From amazement to awareness of environmental protectionThe Disneynature films achieve their effect because they are staged, edited and narrated in the style of popular American cinema: They are entertainment films on a high level with clear messages, target the audience's emotions and amaze them with nature. In this way, they raise awareness of environmental protection and promote the preservation of intact ecosystems. Nonetheless, the manipulative part of the emotional narrative should not be underestimated. Is it really necessary to humanize animals in order to instill respect for them? And doesn't this humanization in particular transfigure the view of animals and their way of life?
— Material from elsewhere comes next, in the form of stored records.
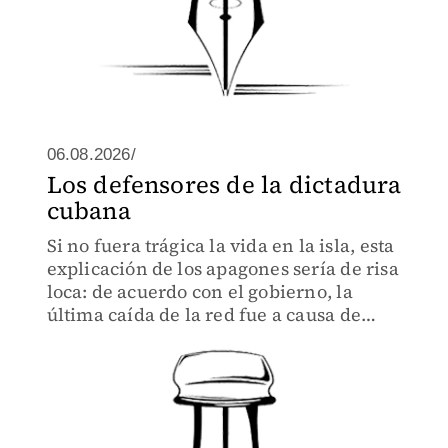
06.08.2026/
Los defensores de la dictadura
cubana
Si no fuera trágica la vida en la isla, esta
explicación de los apagones sería de risa
loca: de acuerdo con el gobierno, la
última caída de la red fue a causa de
“eventos meteorológicos” que
provocaron afectaciones sobre el
sistema...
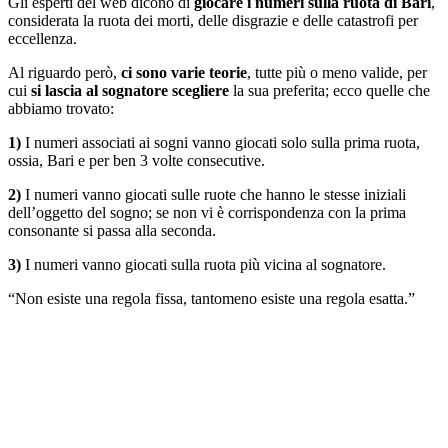
Gli esperti del web dicono di
giocare i numeri sulla ruota di Bari
,
considerata la ruota dei morti, delle disgrazie e delle catastrofi per
eccellenza.
Al riguardo però,
ci sono varie teorie
, tutte più o meno valide, per
cui
si lascia al sognatore scegliere
la sua preferita; ecco quelle che
abbiamo trovato:
1)
I numeri associati ai sogni vanno giocati solo sulla prima ruota,
ossia, Bari e per ben 3 volte consecutive.
2)
I numeri vanno giocati sulle ruote che hanno le stesse iniziali
dell’oggetto del sogno; se non vi è corrispondenza con la prima
consonante si passa alla seconda.
3)
I numeri vanno giocati sulla ruota più vicina al sognatore.
“Non esiste una regola fissa, tantomeno esiste una regola esatta.”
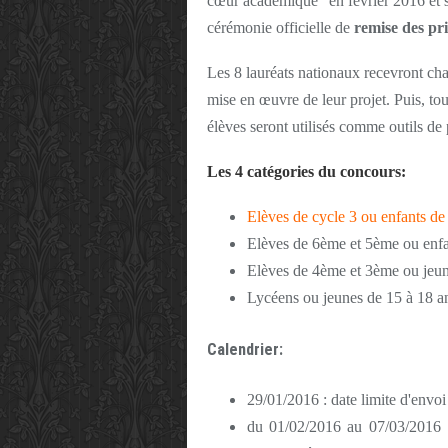
cœur académique" en février 2016 et s
cérémonie officielle de
remise des pr
Les 8 lauréats nationaux recevront c
mise en œuvre de leur projet. Puis, to
élèves seront utilisés comme outils de
Les 4 catégories du concours:
Elèves de cycle 3 ou enfants de
Elèves de 6ème et 5ème ou enfa
Elèves de 4ème et 3ème ou jeun
Lycéens ou jeunes de 15 à 18 a
Calendrier:
29/01/2016 : date limite d'envoi
du 01/02/2016 au 07/03/2016 :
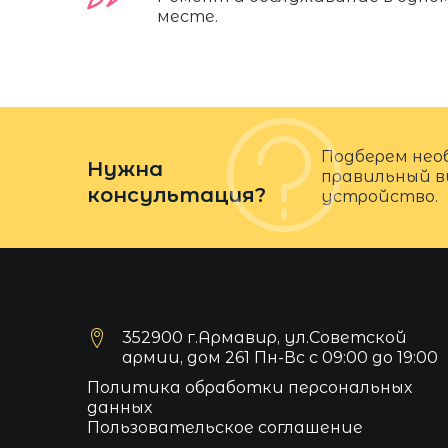
месте.
Подберем нео
Нужна
правильный в
консультация?
устройство.
352900 г.Армавир, ул.Советской
армии, дом 261 Пн-Вс с 09:00 до 19:00
Политика обработки персональных
данных
Пользовательское соглашение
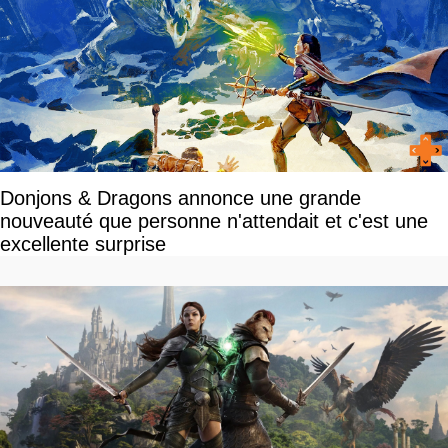
Donjons & Dragons annonce une grande
nouveauté que personne n'attendait et c'est une
excellente surprise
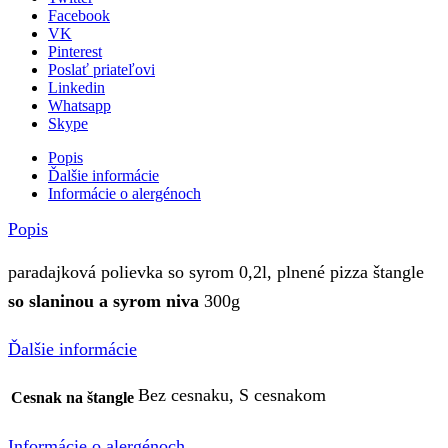
Facebook
VK
Pinterest
Poslať priateľovi
Linkedin
Whatsapp
Skype
Popis
Ďalšie informácie
Informácie o alergénoch
Popis
paradajková polievka so syrom 0,2l, plnené pizza štangle
so slaninou a syrom niva
300g
Ďalšie informácie
Bez cesnaku, S cesnakom
Cesnak na štangle
Informácie o alergénoch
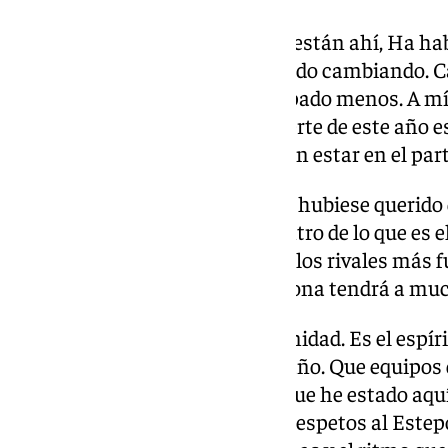
Oportunidad. “Las estadísticas están ahí, Ha ha
a Alfonso todos los demás han ido cambiando. C
y Moussa y Murillo han participado menos. A 
habituales. No es excusa. Lo fuerte de este año e
veo cosas que me gustan podrían estar en el part
Jugar en La Línea. “El Estepona hubiese querido
Por la situación no pueden. Dentro de lo que es el 
para el fútbol malagueño. Es de los rivales más 
Es un derbi. La afición de Estepona tendrá a mu
Copa. “Lo veo como una oportunidad. Es el espíri
Vuelve un poco al fútbol de antaño. Que equipos d
tengan situaciones. Las veces que he estado aqu
que queremos es con todos los respetos al Este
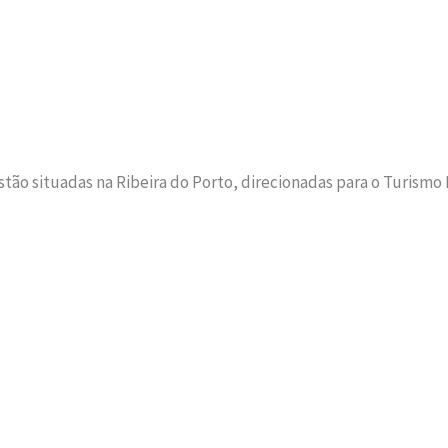
estão situadas na Ribeira do Porto, direcionadas para o Turismo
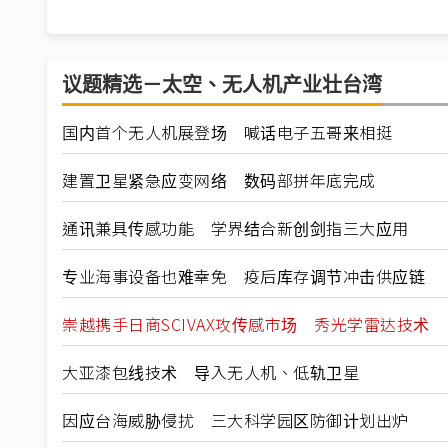
议题精选－太空、无人机产业壮台湾
国内首个无人机展登场 喊话电子五哥来相挺
建置卫星紧急应变网络 数码部拼年底完成
通讯兼具传感功能 学界结合新创剑指三大应用
专业海事设备也难幸免 疫后库存调节冲击供应链
崇越携手日商SCIVAX攻传感市场 秀光学雷达技术
大亚漆包线技术 导入无人机、低轨卫星
因应台海威胁侵扰 三大科学园区防御计划出炉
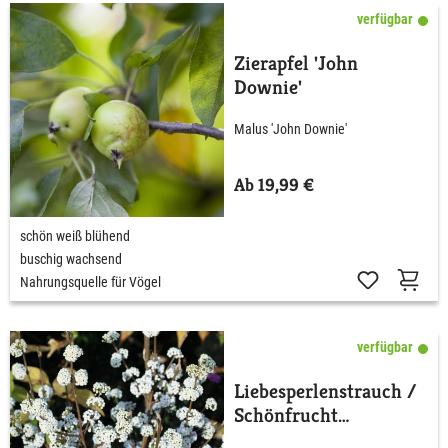
verfügbar
Zierapfel 'John
Downie'
Malus 'John Downie'
Ab 19,99 €
schön weiß blühend
buschig wachsend
Nahrungsquelle für Vögel
verfügbar
Liebesperlenstrauch /
Schönfrucht
'Magical® Snowstar'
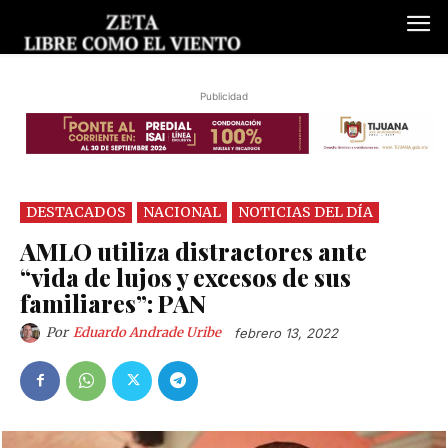
Publicidad
DESTACADOS
NACIONAL
NOTICIAS DEL DÍA
AMLO utiliza distractores ante
“vida de lujos y excesos de sus
familiares”: PAN
Por
Eduardo Andrade Uribe
febrero 13, 2022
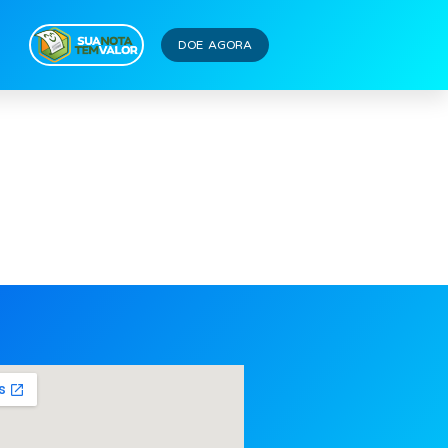
DOE AGORA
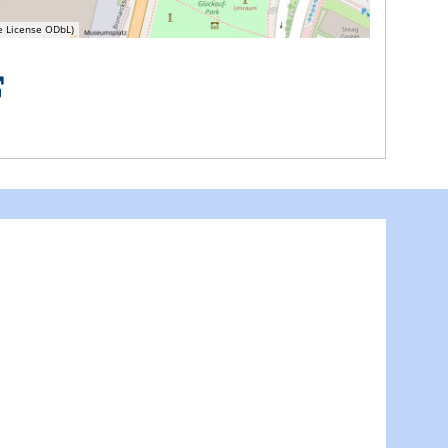
e License ODbL)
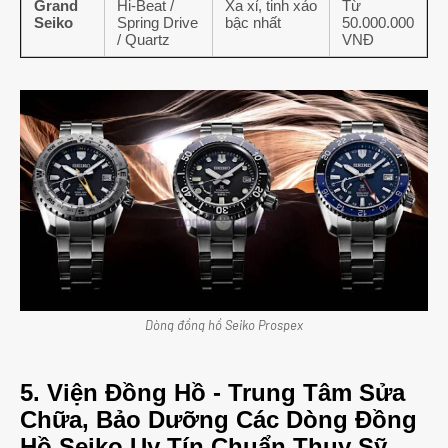
Grand
Hi-Beat /
Xa xỉ, tinh xảo
Từ
Seiko
Spring Drive
bậc nhất
50.000.000
/ Quartz
VNĐ
Dòng đồng hồ Seiko Prospex
5. Viện Đồng Hồ - Trung Tâm Sửa
Chữa, Bảo Dưỡng Các Dòng Đồng
Hồ Seiko Uy Tín Chuẩn Thụy Sỹ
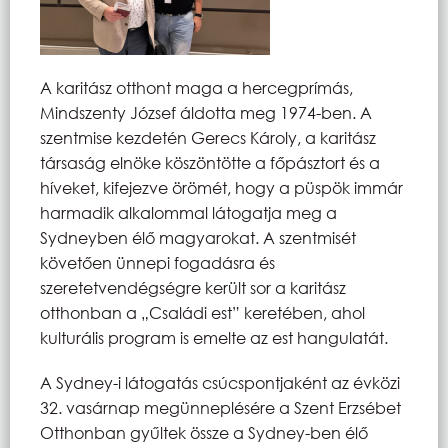
A karitász otthont maga a hercegprímás,
Mindszenty József áldotta meg 1974-ben. A
szentmise kezdetén Gerecs Károly, a karitász
társaság elnöke köszöntötte a főpásztort és a
híveket, kifejezve örömét, hogy a püspök immár
harmadik alkalommal látogatja meg a
Sydneyben élő magyarokat. A szentmisét
követően ünnepi fogadásra és
szeretetvendégségre került sor a karitász
otthonban a „Családi est” keretében, ahol
kulturális program is emelte az est hangulatát.
A Sydney-i látogatás csúcspontjaként az évközi
32. vasárnap megünneplésére a Szent Erzsébet
Otthonban gyűltek össze a Sydney-ben élő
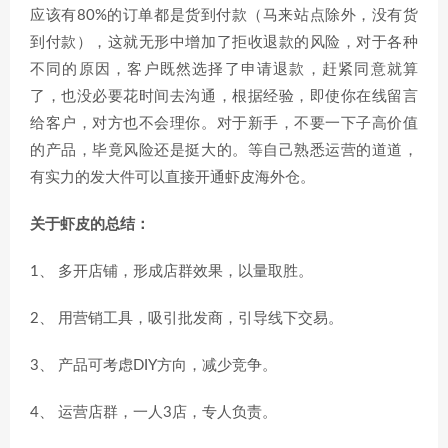
应该有80%的订单都是货到付款（马来站点除外，没有货
到付款），这就无形中增加了拒收退款的风险，对于各种
不同的原因，客户既然选择了申请退款，赶紧同意就算
了，也没必要花时间去沟通，根据经验，即使你在线留言
给客户，对方也不会理你。对于新手，不要一下子高价值
的产品，毕竟风险还是挺大的。等自己熟悉运营的道道，
有实力的发大件可以直接开通虾皮海外仓。
关于虾皮的总结：
1、 多开店铺，形成店群效果，以量取胜。
2、 用营销工具，吸引批发商，引导线下交易。
3、 产品可考虑DIY方向，减少竞争。
4、 运营店群，一人3店，专人负责。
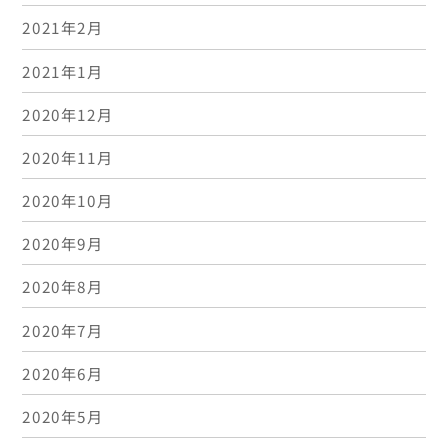
2021年2月
2021年1月
2020年12月
2020年11月
2020年10月
2020年9月
2020年8月
2020年7月
2020年6月
2020年5月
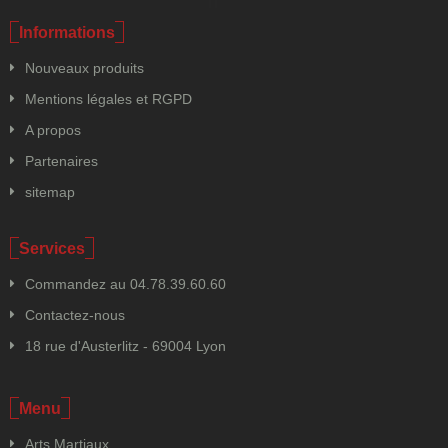
Informations
Nouveaux produits
Mentions légales et RGPD
A propos
Partenaires
sitemap
Services
Commandez au 04.78.39.60.60
Contactez-nous
18 rue d'Austerlitz - 69004 Lyon
Menu
Arts Martiaux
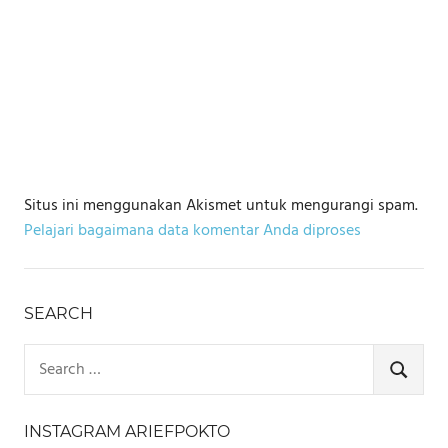
Situs ini menggunakan Akismet untuk mengurangi spam.
Pelajari bagaimana data komentar Anda diproses
SEARCH
Search
for:
SEARCH
INSTAGRAM ARIEFPOKTO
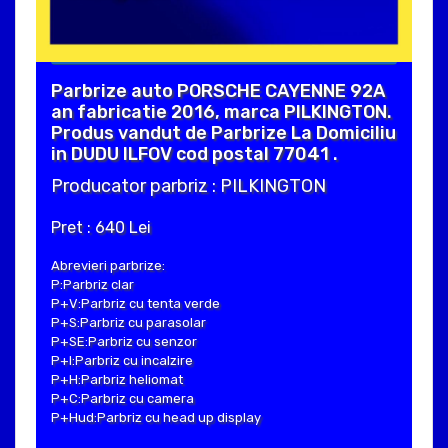
Parbrize auto PORSCHE CAYENNE 92A
an fabricatie 2016, marca PILKINGTON.
Produs vandut de Parbrize La Domiciliu
in DUDU ILFOV cod postal 77041 .
Producator parbriz : PILKINGTON
Pret : 640 Lei
Abrevieri parbrize:
P:Parbriz clar
P+V:Parbriz cu tenta verde
P+S:Parbriz cu parasolar
P+SE:Parbriz cu senzor
P+I:Parbriz cu incalzire
P+H:Parbriz heliomat
P+C:Parbriz cu camera
P+Hud:Parbriz cu head up display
In this respect, the making-of "In the footsteps of elephants" (also available on Disney +) is extremely exciting, which even exceeds the running time of "Elefanten", accompanies the filmmakers during the shooting and makes it clear how the images were created . The remarkable thing is that the elephants are by no means humanized here, but rather shown as fascinating animals that are watched in awe by the filmmakers. And we learn: If mounted differently, the filmed material would have allowed a completely different narrative.